Mais, ces avancées ne doivent masquer ni le chemin qui reste à parcourir ni les questions, pourtant fondamentales, qui restent à trancher. En premier lieu, la question de la cohérence d’ensemble du dispositif sera la plus urgente et le premier test, décisif, pour cette Union de la défense et de la sécurité encore en gestation. Les outils ont été créés, mais la manière dont ils fonctionneront ensemble reste encore incertaine. Or, il est essentiel que ceux-ci fonctionnent en synergie et se renforcent entre eux. Au-delà du rôle central que la Commission devra jouer, celle-ci n’est ni en capacité ni légitime pour fixer la vision d’ensemble.
Offrir une perspective commune
Car, comme souvent, des outils ont été créés au niveau européen, mais le cap reste à définir. Et, celui-ci ne peut être que celui d’une défense européenne : A quoi sert la CSP si elle n’est qu’un cadre pour des coopérations interétatiques quelles qu’elles soient (au même titre que l’OTAN, l’OCCAr(1), etc.) ? Quelle est la valeur ajoutée européenne si ces instruments ne permettent pas l’émergence de biens communs, allant au-delà du seul périmètre géographique des coopérations concernées ? Il est aujourd’hui certain que nous devons sortir de l’ambiguïté constructive, qui prévaut depuis de nombreuses années. L’Autonomie stratégique européenne, élément pourtant majeur de la Stratégie globale de l’Union « accueillie » par le Conseil européen en 2016, n’est guère définie et peine à produire pleinement des effets. Sans cap, point de salut. En particulier dans le domaine de la défense. C’est le principal atout du projet d’armée européenne, porté notamment par la France, l’Allemagne et l’Espagne : offrir une perspective commune, tracer un chemin assurant la cohérence d’ensemble.

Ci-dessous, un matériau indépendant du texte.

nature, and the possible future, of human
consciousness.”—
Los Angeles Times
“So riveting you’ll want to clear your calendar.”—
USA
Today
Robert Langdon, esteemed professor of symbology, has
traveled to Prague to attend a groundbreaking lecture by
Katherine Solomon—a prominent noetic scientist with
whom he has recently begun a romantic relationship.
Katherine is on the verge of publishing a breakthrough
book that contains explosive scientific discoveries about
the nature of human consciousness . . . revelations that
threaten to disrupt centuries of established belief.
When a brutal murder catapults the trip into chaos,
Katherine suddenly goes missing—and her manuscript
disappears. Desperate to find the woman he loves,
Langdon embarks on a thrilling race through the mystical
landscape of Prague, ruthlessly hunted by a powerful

Car, l’enjeu est désormais celui-là. Passer d’une logique de réponse à des besoins purement nationaux, si possible agrégés, à celle d’un projet politique commun répondant à des besoins communs. Autrement dit de faire advenir l’unité dans la diversité.

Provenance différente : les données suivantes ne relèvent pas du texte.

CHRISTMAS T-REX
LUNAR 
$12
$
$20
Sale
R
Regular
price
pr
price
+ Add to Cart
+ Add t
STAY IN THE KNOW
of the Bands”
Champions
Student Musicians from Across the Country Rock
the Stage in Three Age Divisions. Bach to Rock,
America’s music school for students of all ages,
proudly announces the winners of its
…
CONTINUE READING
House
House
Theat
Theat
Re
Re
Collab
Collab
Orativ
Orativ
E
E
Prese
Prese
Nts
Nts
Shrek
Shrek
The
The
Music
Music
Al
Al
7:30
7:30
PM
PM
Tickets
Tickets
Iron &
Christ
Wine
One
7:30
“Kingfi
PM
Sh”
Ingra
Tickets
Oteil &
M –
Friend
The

❱ Adopter au plus vite, pour le Parlement et le Conseil, la proposition de Règlement créant le Fonds Européen de Défense et son budget de 13 milliards d’euros afin que celui-ci puisse entrer en fonction le 1er janvier 2021. Les règles du fonds doivent notamment assurer que celui-ci permette de délivrer les capacités militaires et industrielles dont l’Europe a besoin pour devenir autonome stratégiquement et non seulement celles dont les États membres ont besoin dans leurs approches nationales.
❱ Assurer les plus hauts niveaux 1) de cohérence entre les différentes initiatives lancées par l’UE depuis 2016 et 2) d’engagement des États membres et des industriels pour atteindre l’objectif d’autonomie stratégique de l’UE. Cela passera notamment par la création au sein de la Commission d’une Direction Générale regroupant les politiques ayant un impact pour la défense et les secteurs revêtant un caractère stratégique (spatial, aéronautique, cyber).

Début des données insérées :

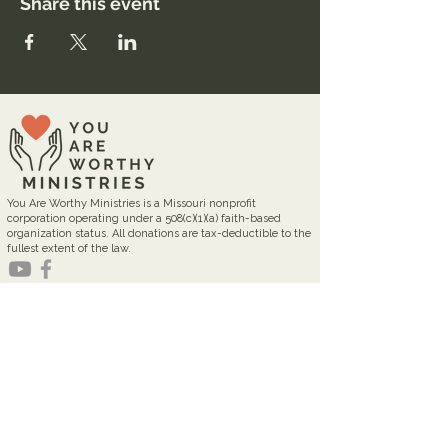
Share this event
You Are Worthy Ministries is a Missouri nonprofit
corporation operating under a 508(c)(1)(a) faith-based
organization status. All donations are tax-deductible to the
fullest extent of the law.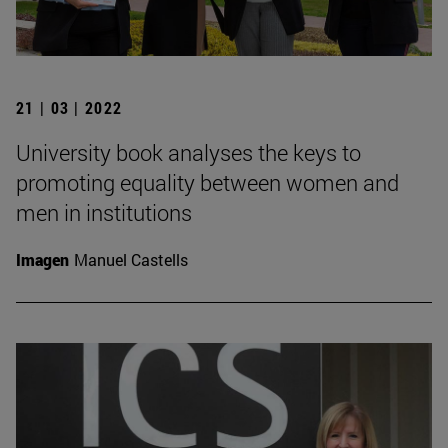
21 | 03 | 2022
University book analyses the keys to
promoting equality between women and
men in institutions
Imagen
Manuel Castells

❱ Lancer un processus de planification de défense (« Livre Blanc ») afin de permettre le développement d’une approche commune de la défense européenne en termes d’ambitions, de méthodes et de moyens. Dans ce cadre, le projet politique de création d’une armée européenne offre un horizon logique, souhaitable et crédible.
1) L’OCCAr (Organisation conjointe de coopération en matière d’armement) rassemble depuis 2011 six pays : la France, l’Allemagne, le Royaume-Uni, l’Italie, la Belgique et l’Espagne.